┌─ INFORMATION SUPPLIED

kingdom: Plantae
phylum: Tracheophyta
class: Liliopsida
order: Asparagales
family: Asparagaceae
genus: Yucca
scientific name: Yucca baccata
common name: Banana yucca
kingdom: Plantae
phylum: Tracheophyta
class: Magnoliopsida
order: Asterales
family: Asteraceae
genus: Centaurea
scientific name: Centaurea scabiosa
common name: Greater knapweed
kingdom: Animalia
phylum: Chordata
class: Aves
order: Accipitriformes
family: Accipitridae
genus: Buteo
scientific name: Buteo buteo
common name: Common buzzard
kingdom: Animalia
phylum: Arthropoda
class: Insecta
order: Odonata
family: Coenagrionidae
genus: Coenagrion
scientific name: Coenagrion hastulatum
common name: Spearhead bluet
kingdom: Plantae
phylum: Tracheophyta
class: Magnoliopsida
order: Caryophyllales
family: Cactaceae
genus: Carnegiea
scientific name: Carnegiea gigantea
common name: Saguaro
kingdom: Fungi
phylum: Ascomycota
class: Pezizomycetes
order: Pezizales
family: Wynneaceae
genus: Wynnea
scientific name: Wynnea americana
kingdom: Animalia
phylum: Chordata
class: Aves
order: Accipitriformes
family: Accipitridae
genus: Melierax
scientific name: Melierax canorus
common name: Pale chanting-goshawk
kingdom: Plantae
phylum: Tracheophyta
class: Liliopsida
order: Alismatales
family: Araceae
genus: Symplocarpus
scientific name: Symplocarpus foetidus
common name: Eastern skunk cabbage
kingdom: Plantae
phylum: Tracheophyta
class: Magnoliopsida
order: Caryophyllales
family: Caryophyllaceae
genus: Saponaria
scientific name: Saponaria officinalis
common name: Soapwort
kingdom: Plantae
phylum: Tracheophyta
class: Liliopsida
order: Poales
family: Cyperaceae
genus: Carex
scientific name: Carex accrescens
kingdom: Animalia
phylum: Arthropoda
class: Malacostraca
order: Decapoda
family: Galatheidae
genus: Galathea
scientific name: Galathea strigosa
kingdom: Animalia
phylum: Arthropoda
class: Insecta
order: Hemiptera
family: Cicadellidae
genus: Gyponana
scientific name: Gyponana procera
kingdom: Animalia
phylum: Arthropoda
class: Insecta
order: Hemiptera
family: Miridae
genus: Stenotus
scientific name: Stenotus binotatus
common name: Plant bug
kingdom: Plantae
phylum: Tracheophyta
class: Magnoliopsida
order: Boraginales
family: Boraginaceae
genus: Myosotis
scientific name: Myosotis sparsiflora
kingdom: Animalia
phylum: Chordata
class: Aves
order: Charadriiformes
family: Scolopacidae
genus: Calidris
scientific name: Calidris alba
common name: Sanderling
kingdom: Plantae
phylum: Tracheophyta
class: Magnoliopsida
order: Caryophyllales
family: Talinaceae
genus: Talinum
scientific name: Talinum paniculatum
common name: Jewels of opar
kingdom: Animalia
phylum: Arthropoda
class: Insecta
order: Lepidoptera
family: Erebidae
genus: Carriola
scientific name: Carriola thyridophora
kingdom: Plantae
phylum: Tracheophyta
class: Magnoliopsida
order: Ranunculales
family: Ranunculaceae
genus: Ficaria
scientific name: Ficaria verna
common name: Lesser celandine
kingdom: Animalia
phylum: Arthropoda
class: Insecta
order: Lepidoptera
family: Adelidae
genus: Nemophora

└─

WHAT IS REQUIRED: Reproduce the rows from the line containing "genus: Carriola" through the end of the rows, replacing "scientific name" with "binomial name" and leaving everything else unchanged.

OUTPUT:
genus: Carriola
binomial name: Carriola thyridophora
kingdom: Plantae
phylum: Tracheophyta
class: Magnoliopsida
order: Ranunculales
family: Ranunculaceae
genus: Ficaria
binomial name: Ficaria verna
common name: Lesser celandine
kingdom: Animalia
phylum: Arthropoda
class: Insecta
order: Lepidoptera
family: Adelidae
genus: Nemophora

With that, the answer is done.